Online shoppers may be awarded credit points in return for clicking
on ads in a ground-breaking system mooted by e-commerce site
Letsbuyit.com.
The Sweden-based service is launching dedicated websites across
Europe.
Its debut in Germany on 1 November will be ’the biggest ever internet
launch in Europe in terms of television budget,’ according to its new
marketing director Soames Hines. The UK launch will follow hot on its
heels.
Letsbuyit.com enables consumers to club together and buy products at a
discount. Users become members under a loyalty scheme.
Hines said that, in the short term, the site would gain all its revenues
from e-commerce, but it was likely to carry advertising in the near
future.
’We would like to find a way of returning some of this revenue to our
members,’ he said. ’For instance, if they were thinking of buying
trainers and they clicked on a Nike ad, they would get paid for it. This
would be linked with our loyalty programme.’
Hines stressed that the plan was by no means finalised and that nothing
was likely to happen until after the German and UK launches. The service
has already rolled out in Denmark, Norway and Sweden. ’Whatever we do on
the advertising front, we will act in the interest of our members,’ he
added.
Letsbuyit’s own advertising is being handled by DMB&B. ’It has been
appointed across Europe and has been running online and offline activity
in the Nordic region,’ Hines said. ’We are now talking about moving
ahead in Germany and the UK. Until now there has not been a full brand
strategy in place, so advertising has been done on a fairly ad-hoc
basis.’
Hines has joined Letsbuyit as global marketing director from J. Walter
Thompson, where he spent two years as global business director for
Unilever and UDV. Previously he was managing director of the agency’s
Shanghai office, which he set up from scratch.

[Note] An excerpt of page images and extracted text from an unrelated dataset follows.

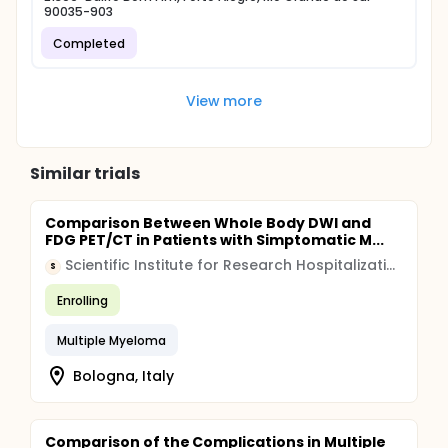
90035-903
Completed
View more
Similar trials
Comparison Between Whole Body DWI and
FDG PET/CT in Patients with Simptomatic M...
Scientific Institute for Research Hospitalization and Healthcare (IRCCS)
S
Enrolling
Multiple Myeloma
Bologna, Italy
Comparison of the Complications in Multiple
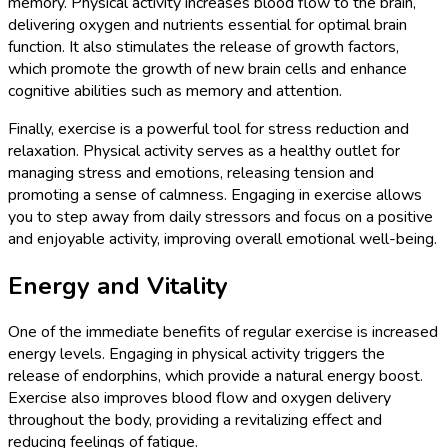
memory. Physical activity increases blood flow to the brain,
delivering oxygen and nutrients essential for optimal brain
function. It also stimulates the release of growth factors,
which promote the growth of new brain cells and enhance
cognitive abilities such as memory and attention.
Finally, exercise is a powerful tool for stress reduction and
relaxation. Physical activity serves as a healthy outlet for
managing stress and emotions, releasing tension and
promoting a sense of calmness. Engaging in exercise allows
you to step away from daily stressors and focus on a positive
and enjoyable activity, improving overall emotional well-being.
Energy and Vitality
One of the immediate benefits of regular exercise is increased
energy levels. Engaging in physical activity triggers the
release of endorphins, which provide a natural energy boost.
Exercise also improves blood flow and oxygen delivery
throughout the body, providing a revitalizing effect and
reducing feelings of fatigue.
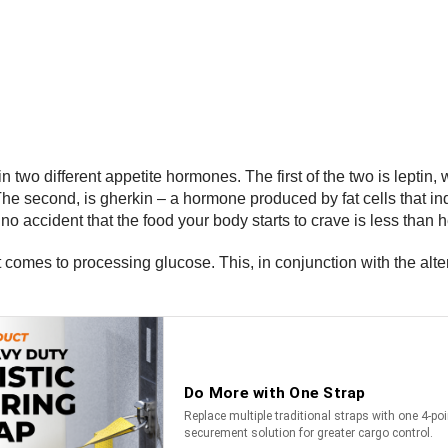
wo different appetite hormones. The first of the two is leptin, w
The second, is gherkin – a hormone produced by fat cells that indi
 no accident that the food your body starts to crave is less than h
 comes to processing glucose. This, in conjunction with the alt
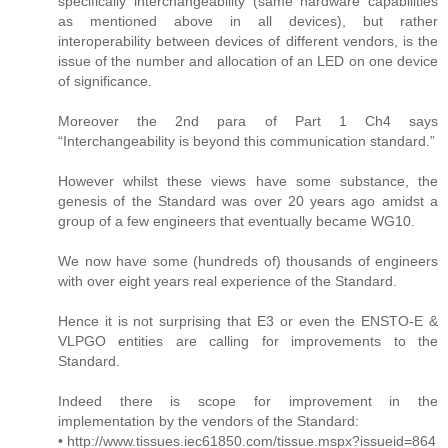
specifically interchangeability (same hardware capabilities
as mentioned above in all devices), but rather
interoperability between devices of different vendors, is the
issue of the number and allocation of an LED on one device
of significance.
Moreover the 2nd para of Part 1 Ch4 says
“Interchangeability is beyond this communication standard.”
However whilst these views have some substance, the
genesis of the Standard was over 20 years ago amidst a
group of a few engineers that eventually became WG10.
We now have some (hundreds of) thousands of engineers
with over eight years real experience of the Standard.
Hence it is not surprising that E3 or even the ENSTO-E &
VLPGO entities are calling for improvements to the
Standard.
Indeed there is scope for improvement in the
implementation by the vendors of the Standard:
• http://www.tissues.iec61850.com/tissue.mspx?issueid=864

He also established
Ammirati Puris Lintas in Vietnam.
Even so, he said his new role at Letsbuyit presented a challenge. ’Most
global brands have taken in excess of 50 years to build. We’re
attempting to do the same in under three years.’
Meanwhile, natural health e-commerce site ClickMango.com has secured
initial funding of pounds 3 million in the run-up to its launch in early
2000.
Atlas Venture and the Rothschild family are investing in the
project.
The site will not carry advertising, but its founders Robert Norton and
Toby Rowland are currently preparing a brand promotion strategy
embracing public relations, online and offline advertising.